In the records below, find every line with the word "each" and copy it.
▼
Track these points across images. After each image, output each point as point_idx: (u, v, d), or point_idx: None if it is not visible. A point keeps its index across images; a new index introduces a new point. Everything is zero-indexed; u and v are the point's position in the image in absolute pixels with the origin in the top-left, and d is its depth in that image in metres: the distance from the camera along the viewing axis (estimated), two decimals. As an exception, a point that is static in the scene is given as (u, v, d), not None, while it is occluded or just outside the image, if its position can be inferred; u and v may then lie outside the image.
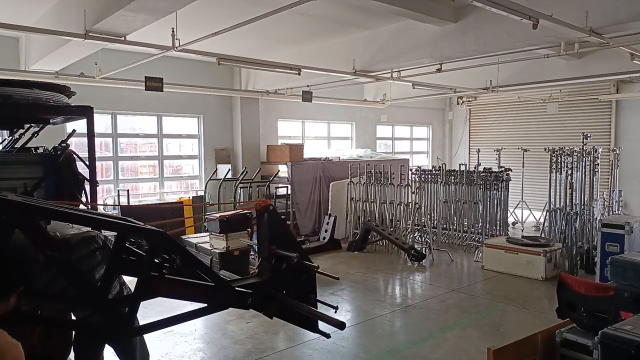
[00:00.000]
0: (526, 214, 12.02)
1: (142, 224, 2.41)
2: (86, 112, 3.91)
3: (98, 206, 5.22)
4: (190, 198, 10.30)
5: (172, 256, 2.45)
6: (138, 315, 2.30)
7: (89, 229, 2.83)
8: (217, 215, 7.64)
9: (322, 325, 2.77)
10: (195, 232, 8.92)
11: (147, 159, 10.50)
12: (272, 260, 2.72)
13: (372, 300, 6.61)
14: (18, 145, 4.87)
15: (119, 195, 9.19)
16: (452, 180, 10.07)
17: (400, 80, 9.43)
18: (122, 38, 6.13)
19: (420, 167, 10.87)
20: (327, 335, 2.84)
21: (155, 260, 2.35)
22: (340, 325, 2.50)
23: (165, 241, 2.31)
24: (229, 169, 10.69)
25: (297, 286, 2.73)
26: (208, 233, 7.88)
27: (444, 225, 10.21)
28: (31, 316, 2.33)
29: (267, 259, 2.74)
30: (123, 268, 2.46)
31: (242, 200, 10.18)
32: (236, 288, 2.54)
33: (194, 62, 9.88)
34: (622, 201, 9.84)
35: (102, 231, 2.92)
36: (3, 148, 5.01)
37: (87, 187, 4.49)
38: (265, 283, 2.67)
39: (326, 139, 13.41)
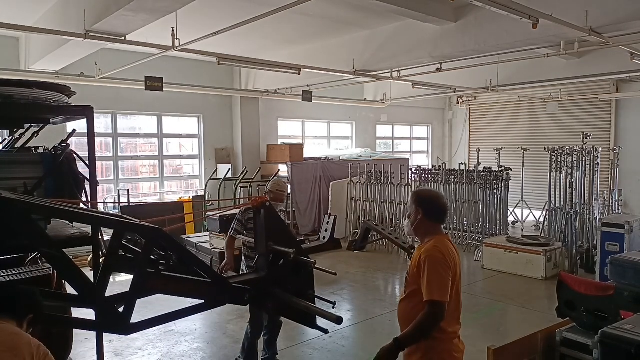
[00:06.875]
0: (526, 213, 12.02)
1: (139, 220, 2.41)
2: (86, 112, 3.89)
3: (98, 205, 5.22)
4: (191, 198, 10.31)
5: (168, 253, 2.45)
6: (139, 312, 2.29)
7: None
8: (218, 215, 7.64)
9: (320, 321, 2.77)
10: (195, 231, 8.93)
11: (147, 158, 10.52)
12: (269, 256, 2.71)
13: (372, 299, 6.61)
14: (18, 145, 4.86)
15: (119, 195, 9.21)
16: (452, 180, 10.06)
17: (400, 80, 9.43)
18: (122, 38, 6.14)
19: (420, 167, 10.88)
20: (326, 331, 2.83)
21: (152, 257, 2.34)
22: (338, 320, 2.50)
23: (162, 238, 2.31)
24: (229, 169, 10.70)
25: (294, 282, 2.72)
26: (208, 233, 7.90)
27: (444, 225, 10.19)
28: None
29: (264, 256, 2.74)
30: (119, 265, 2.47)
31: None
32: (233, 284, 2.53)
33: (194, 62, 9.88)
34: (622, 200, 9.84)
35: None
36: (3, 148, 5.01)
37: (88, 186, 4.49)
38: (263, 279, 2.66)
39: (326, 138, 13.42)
▲
▼
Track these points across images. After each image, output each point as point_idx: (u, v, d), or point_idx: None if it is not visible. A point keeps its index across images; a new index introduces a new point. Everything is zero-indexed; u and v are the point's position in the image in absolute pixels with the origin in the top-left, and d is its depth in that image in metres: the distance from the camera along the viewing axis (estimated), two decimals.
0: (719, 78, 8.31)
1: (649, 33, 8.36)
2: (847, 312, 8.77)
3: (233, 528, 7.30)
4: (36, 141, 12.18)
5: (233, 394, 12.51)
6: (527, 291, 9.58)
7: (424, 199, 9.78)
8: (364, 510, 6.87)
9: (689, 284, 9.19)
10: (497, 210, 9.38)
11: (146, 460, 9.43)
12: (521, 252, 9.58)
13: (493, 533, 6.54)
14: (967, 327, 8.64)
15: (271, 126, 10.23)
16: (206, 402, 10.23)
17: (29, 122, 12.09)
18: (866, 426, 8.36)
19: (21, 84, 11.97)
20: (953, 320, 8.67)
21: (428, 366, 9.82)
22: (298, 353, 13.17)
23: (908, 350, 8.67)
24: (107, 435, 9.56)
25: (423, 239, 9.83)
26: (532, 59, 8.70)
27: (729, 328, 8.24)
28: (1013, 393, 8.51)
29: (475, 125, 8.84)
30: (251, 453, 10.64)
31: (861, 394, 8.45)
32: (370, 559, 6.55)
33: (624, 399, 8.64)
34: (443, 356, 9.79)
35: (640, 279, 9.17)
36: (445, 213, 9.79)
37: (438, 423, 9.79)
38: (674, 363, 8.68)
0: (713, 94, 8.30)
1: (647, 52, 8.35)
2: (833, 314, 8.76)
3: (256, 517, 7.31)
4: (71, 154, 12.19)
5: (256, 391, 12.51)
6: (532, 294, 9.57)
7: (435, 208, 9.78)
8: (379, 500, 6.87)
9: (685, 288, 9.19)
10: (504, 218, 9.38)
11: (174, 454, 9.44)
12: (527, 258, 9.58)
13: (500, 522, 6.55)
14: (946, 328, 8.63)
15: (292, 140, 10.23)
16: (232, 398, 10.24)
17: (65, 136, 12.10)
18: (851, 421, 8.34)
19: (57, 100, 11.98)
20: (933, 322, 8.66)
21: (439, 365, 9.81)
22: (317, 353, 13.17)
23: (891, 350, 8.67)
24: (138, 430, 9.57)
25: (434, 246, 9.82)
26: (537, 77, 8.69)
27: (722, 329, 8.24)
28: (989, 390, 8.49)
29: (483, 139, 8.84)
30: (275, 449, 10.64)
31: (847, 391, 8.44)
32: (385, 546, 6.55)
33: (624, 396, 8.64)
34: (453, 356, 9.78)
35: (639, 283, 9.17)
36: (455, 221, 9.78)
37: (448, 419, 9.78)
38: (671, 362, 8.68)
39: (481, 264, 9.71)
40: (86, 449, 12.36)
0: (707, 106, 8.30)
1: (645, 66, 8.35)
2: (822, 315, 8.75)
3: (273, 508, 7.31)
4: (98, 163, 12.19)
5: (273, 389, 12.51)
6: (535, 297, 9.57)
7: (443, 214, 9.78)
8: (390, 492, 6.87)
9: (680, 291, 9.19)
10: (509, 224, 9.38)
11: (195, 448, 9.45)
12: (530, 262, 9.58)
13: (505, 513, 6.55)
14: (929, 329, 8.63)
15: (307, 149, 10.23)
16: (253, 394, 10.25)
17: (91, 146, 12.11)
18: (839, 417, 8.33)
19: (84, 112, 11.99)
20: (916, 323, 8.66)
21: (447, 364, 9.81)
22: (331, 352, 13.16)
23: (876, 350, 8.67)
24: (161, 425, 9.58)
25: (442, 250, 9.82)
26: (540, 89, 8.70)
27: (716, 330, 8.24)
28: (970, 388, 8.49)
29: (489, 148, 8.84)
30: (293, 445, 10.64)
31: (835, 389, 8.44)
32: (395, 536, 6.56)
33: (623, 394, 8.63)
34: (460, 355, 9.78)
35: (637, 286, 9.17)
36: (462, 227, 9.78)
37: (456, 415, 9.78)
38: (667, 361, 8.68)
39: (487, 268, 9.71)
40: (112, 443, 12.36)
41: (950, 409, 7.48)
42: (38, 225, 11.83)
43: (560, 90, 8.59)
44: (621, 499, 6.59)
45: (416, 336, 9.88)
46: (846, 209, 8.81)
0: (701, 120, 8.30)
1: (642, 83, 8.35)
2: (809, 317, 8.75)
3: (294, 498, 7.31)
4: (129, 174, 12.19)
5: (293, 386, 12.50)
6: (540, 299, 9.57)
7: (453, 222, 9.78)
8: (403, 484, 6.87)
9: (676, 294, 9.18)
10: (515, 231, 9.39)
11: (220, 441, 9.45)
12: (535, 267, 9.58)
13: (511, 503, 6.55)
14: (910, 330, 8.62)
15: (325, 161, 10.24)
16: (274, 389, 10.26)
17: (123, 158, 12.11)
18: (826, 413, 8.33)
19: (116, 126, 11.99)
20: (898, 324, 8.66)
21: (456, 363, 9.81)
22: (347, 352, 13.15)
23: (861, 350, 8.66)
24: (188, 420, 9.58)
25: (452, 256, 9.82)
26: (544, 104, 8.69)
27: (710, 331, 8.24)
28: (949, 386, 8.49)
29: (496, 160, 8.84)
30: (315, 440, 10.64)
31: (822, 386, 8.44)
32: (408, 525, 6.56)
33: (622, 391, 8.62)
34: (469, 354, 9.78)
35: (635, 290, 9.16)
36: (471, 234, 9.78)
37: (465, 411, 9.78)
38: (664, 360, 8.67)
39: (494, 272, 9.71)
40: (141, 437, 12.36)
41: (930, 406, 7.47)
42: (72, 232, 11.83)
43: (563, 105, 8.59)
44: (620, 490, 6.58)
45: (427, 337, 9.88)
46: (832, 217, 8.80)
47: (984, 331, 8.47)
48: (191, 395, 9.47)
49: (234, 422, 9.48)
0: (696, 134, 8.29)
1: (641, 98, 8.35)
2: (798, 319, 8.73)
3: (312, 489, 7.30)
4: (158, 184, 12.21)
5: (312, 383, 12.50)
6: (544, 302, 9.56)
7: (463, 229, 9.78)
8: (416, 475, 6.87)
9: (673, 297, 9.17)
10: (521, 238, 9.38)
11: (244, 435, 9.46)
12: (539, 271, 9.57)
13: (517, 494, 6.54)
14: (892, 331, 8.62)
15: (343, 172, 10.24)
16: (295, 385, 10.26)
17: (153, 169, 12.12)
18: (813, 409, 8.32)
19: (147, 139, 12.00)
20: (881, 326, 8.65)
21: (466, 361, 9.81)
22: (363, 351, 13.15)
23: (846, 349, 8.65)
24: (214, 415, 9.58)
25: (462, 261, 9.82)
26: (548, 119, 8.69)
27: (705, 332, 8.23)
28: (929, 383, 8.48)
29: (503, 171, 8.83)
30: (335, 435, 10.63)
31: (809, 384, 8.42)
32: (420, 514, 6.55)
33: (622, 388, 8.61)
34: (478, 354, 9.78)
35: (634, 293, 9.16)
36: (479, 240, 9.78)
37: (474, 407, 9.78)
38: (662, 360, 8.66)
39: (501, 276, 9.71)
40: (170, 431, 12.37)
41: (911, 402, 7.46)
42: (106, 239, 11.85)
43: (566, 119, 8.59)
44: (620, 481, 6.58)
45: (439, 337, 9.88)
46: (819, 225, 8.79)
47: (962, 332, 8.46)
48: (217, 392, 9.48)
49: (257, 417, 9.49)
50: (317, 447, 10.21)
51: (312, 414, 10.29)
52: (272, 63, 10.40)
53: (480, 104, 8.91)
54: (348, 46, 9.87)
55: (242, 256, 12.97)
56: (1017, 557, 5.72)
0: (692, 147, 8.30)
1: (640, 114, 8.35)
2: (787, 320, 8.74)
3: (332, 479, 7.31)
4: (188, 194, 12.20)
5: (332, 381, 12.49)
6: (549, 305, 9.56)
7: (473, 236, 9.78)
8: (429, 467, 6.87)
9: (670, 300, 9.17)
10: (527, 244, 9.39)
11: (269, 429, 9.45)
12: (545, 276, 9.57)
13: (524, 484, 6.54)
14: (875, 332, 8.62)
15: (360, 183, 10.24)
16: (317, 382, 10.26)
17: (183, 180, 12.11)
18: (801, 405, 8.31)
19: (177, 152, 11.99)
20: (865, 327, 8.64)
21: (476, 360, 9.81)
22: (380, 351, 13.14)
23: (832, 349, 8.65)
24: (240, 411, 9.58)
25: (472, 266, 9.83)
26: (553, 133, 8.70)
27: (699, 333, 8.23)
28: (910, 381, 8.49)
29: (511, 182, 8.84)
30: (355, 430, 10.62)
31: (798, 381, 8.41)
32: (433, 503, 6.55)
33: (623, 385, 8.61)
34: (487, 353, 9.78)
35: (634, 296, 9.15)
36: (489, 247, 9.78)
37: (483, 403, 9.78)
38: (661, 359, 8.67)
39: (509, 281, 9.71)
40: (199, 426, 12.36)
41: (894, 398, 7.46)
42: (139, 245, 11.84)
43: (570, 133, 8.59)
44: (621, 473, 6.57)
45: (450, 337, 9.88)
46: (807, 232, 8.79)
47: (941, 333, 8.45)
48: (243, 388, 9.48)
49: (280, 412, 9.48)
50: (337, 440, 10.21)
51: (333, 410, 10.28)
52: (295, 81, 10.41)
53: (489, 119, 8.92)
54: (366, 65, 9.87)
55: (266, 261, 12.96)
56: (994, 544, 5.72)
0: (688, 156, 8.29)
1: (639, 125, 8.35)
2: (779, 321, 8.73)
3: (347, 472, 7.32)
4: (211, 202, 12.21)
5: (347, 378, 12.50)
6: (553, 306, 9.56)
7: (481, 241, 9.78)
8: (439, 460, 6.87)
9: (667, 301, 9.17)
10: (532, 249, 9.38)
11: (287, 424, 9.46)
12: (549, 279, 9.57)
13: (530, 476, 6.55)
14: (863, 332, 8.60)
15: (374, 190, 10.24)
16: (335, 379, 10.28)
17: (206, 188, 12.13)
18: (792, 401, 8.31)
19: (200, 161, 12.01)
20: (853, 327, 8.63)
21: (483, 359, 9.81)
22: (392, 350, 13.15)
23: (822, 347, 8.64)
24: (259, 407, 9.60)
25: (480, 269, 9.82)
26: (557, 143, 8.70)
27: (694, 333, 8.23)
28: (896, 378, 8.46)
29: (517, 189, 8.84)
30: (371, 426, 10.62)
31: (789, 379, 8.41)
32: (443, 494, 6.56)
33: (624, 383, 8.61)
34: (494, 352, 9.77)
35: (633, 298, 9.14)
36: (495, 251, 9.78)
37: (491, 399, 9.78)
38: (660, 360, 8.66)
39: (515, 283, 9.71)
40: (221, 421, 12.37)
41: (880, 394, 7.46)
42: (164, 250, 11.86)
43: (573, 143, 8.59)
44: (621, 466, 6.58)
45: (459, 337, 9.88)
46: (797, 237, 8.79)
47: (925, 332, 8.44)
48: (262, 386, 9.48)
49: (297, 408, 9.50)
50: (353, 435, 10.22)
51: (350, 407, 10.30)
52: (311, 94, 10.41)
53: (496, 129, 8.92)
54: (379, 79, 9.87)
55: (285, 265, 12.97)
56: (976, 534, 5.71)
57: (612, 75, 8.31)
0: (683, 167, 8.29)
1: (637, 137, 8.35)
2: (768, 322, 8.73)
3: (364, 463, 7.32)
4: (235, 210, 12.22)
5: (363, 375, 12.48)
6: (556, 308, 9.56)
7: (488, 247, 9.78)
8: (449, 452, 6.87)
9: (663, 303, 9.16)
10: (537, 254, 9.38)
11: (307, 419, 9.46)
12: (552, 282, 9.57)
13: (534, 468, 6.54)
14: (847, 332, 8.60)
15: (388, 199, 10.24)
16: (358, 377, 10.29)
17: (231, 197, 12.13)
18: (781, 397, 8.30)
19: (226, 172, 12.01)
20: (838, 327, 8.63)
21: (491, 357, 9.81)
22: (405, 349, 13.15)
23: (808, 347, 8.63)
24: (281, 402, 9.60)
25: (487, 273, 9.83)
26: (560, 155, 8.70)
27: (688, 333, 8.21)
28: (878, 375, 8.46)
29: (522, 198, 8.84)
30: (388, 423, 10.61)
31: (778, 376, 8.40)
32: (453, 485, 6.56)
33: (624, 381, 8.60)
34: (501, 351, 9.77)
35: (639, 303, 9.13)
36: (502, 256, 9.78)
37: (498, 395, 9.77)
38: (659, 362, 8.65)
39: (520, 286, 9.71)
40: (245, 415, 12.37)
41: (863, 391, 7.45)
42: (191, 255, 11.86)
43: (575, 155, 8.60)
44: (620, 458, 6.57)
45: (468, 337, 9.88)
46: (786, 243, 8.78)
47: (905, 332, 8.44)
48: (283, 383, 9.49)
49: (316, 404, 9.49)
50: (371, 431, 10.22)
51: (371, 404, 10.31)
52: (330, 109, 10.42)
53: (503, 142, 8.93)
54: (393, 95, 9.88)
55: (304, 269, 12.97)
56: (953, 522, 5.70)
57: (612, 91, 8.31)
▲
COMPLETED TASK —
Track these points across images. After each image, output each point as point_idx: (u, v, d), or point_idx: None if it is not visible. A point keeps its index across images; a new index introduces a new point. Everything is zero-indexed; u and v are the point's position in the image in absolute pixels with the origin in the top-left, and d is its depth in that image in metres: the distance from the camera along the viewing axis (estimated), two decimals. As an exception, a point that is static in the scene is given as (u, v, d), not None, while it is occluded or just outside the image, if its position can be inferred; u and v may then lie outside the image.
Track these points across images. After each image, output each point as point_idx: (u, v, d), or point_idx: None if it is not visible. A point keeps its index across images; a new index introduces a new point. Everything is zero-indexed; u and v are the point's position in the image in absolute pixels with the origin in the top-left, and d is its depth in that image in metres: the distance from the camera along the viewing axis (estimated), two decimals.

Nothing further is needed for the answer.